Employing that procedure, Tesh was given command of her first sentient ship. It had been an extraordinary, exhilarating experience, and she came to feel that the captured podship was her very own, like a Human teenager with a pony. At the time she knew the ownership sensation was preposterous, because her people rotated piloting duties, but she couldn’t help feeling it. Afterward, in due course, she passed the pod on to one of her comrades and went on to other duties.

Reminiscing now, she sighed and felt a profound, deeply satisfying connection with her people and their collective past. For hundreds of years Tesh had piloted countless other podships, but none had been as special as that first capture; like a first love, none had ever occupied the same place in her heart.

Within a narrow range, each Aopoddae ship had a subtly distinct personality, a slightly different way of responding to her commands. While all podships were similar in appearance, her trained eye could make out slightly different vein patterns on the skins, and with a touch she was able to distinguish varying textures. Inside the green, glowing core of this one, she inhaled deeply and identified barely perceptible musk odors, some of which reminded her of that first pod.

She was thinking how relaxing it was out here, speeding along the faint green web strands, hearing only the faint background hum of the sectoid chamber.

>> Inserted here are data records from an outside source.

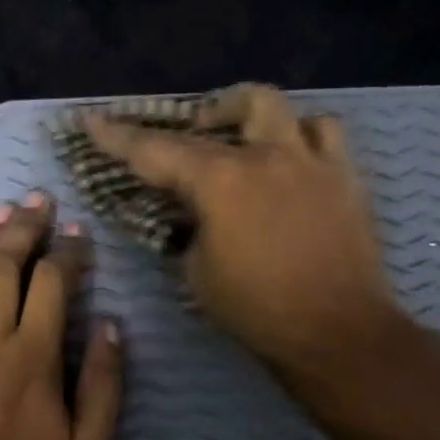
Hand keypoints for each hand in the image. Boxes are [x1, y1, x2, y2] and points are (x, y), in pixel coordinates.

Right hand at [86, 84, 403, 378]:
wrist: (336, 333)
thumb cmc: (257, 309)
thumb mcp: (196, 272)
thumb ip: (187, 231)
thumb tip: (190, 215)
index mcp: (220, 181)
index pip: (156, 150)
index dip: (118, 136)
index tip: (93, 120)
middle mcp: (266, 157)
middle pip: (226, 109)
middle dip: (197, 115)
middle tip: (189, 131)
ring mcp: (311, 161)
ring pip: (280, 107)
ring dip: (252, 114)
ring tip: (244, 137)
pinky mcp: (345, 177)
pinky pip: (326, 133)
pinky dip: (302, 135)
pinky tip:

Then the podship vibrated and slowed.

Using her linkage to peer through the eyes of the sentient vessel, Tesh saw that the web strand—ahead and behind—was slightly frayed, with tiny filaments fluttering in space, as if dancing on a cosmic breeze. Still vibrating, the vessel proceeded slowly over a rough section, making Tesh uneasy. She’d known the web was deteriorating but had never discovered the reason, and as a pilot she had never experienced anything like this before.